Task to carry out: From the first line to the last, write out the material verbatim.

Provided data:
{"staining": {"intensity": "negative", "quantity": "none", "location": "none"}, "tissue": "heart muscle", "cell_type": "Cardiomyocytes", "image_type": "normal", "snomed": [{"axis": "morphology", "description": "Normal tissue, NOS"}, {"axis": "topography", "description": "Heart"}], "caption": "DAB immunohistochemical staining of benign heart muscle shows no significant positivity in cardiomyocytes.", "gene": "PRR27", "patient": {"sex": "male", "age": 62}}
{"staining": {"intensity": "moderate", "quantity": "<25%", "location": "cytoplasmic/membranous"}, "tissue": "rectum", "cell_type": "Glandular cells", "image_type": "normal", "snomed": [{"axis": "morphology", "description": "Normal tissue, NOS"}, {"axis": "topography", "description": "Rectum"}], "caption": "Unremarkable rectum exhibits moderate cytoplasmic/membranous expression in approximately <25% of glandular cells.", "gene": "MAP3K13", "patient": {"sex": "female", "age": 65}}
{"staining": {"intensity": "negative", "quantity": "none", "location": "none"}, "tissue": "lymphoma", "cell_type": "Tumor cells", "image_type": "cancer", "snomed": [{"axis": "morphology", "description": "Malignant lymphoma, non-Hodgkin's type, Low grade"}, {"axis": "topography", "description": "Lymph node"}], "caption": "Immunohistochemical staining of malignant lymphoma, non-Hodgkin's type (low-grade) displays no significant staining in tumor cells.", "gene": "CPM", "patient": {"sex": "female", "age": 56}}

Answer to this exercise:
{"staining": {"intensity": "negative", "quantity": "none", "location": "none"}, "tissue": "heart muscle", "cell_type": "Cardiomyocytes", "image_type": "normal", "snomed": [{"axis": "morphology", "description": "Normal tissue, NOS"}, {"axis": "topography", "description": "Heart"}], "caption": "DAB immunohistochemical staining of benign heart muscle shows no significant positivity in cardiomyocytes.", "gene": "PRR27", "patient": {"sex": "male", "age": 62}}
{"staining": {"intensity": "moderate", "quantity": "<25%", "location": "cytoplasmic/membranous"}, "tissue": "rectum", "cell_type": "Glandular cells", "image_type": "normal", "snomed": [{"axis": "morphology", "description": "Normal tissue, NOS"}, {"axis": "topography", "description": "Rectum"}], "caption": "Unremarkable rectum exhibits moderate cytoplasmic/membranous expression in approximately <25% of glandular cells.", "gene": "MAP3K13", "patient": {"sex": "female", "age": 65}}
{"staining": {"intensity": "negative", "quantity": "none", "location": "none"}, "tissue": "lymphoma", "cell_type": "Tumor cells", "image_type": "cancer", "snomed": [{"axis": "morphology", "description": "Malignant lymphoma, non-Hodgkin's type, Low grade"}, {"axis": "topography", "description": "Lymph node"}], "caption": "Immunohistochemical staining of malignant lymphoma, non-Hodgkin's type (low-grade) displays no significant staining in tumor cells.", "gene": "CPM", "patient": {"sex": "female", "age": 56}}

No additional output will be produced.